Exercise directions: Could you pick up the superior oblique muscle palsy surgery text below and continue it past its last sentence?

Text shown:
Retrospective review was made on medical records of 246 consecutive patients with idiopathic (n = 212) or acquired (n = 34) superior oblique muscle palsy who underwent surgeries in 8 years from January 2006 to December 2013 at Okayama University Hospital. The unilateral palsy was diagnosed in 236 patients and the bilateral palsy in 10 patients. Thirty seven patients with superior oblique muscle palsy in the 8-year period were excluded from this study because they had past history of strabismus surgery, or had the combined oculomotor or abducens palsy, or had mental or developmental delay. The study adhered to tenets of the Declaration of Helsinki and was approved as a retrospective study by the Ethics Committee of Okayama University Graduate School of Medicine, Dentistry, and Pharmaceutical Sciences.

The entity of idiopathic superior oblique muscle palsy included congenital and decompensated palsies. The decompensated palsy was diagnosed usually in adult patients who developed asthenopia or diplopia, and was confirmed by their pictures to have abnormal head postures since childhood. The acquired palsy included traumatic and ischemic palsies. The patients with acquired superior oblique muscle palsy were followed at least for half a year to wait the spontaneous recovery. Only the patients with symptoms, such as diplopia and asthenopia, underwent the surgery. Patients with combined palsies of abducens or oculomotor nerve were excluded from the study.

The 246 patients were divided into two groups, 203 patients with a single surgery only, and 43 patients with two or more surgeries to treat superior oblique muscle palsy: 36 patients with two surgeries, 6 with three surgeries, and one with four surgeries. The single-surgery group had 9 patients with the bilateral palsy (8 with the acquired palsy and one with the idiopathic palsy) while the repetitive-surgery group had one patient with the idiopathic bilateral palsy. Clinical factors, compared between the two groups, were the paretic or non-paretic eye as a dominant eye or an eye used for fixation, surgical methods, the sex, the age at initial surgery, horizontal, vertical, and cyclotorsional deviations, stereopsis at near fixation, and the presence or the absence of dissociated vertical deviation. In 10 patients with the bilateral palsy, the paretic eye was assigned to the eye with the more marked palsy.

[Collected data entries]
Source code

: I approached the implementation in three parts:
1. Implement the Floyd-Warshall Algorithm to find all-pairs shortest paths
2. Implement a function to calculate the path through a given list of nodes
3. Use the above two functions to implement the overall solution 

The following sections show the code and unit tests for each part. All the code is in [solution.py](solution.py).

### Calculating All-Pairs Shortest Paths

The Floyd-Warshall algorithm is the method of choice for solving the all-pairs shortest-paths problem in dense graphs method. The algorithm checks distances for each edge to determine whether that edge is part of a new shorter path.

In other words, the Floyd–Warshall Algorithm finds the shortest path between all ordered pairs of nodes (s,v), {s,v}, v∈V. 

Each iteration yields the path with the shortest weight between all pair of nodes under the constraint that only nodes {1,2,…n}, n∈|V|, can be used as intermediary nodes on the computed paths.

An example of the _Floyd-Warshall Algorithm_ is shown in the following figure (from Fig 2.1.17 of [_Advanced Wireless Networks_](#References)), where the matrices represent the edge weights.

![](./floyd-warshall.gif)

Reply:
The dominant eye was determined by asking a patient to peep through a hole of the card. The presence or the absence of stereopsis was determined and stereoacuity at near fixation was measured with TNO Stereotest (TNO test for stereoscopic vision, fifth edition, Lameris Ootech, Nieuwegein, The Netherlands). Horizontal and vertical deviations with the head kept straight were measured by alternate prism and cover test to the fixation light target at the distance of 5 m. Cyclotorsional deviations were measured with a major amblyoscope. Preoperative data were obtained within one month before the initial surgery while postoperative data were obtained around one month after the final surgery.

The initial surgical strategy in the study period, common in the idiopathic palsy and in the acquired palsy, was as follows: the inferior oblique muscle recession on the paretic side was chosen when the non-paretic eye was the dominant eye, used for fixation. In contrast, the inferior rectus muscle recession on the non-paretic side was chosen when the paretic eye was the dominant eye for fixation. In inferior oblique muscle recession, the anterior end and posterior end of the resected insertion were sutured at the points, 2 mm and 4 mm temporal, respectively, 5 mm posterior to the insertion of the lateral rectus muscle along its temporal border, based on the standard procedures (Parks 1972; Mims and Wood 1989; Ziffer et al. 1993). The length for recession of the rectus muscles was based on vertical and horizontal deviations, determined by the alternate prism and cover test.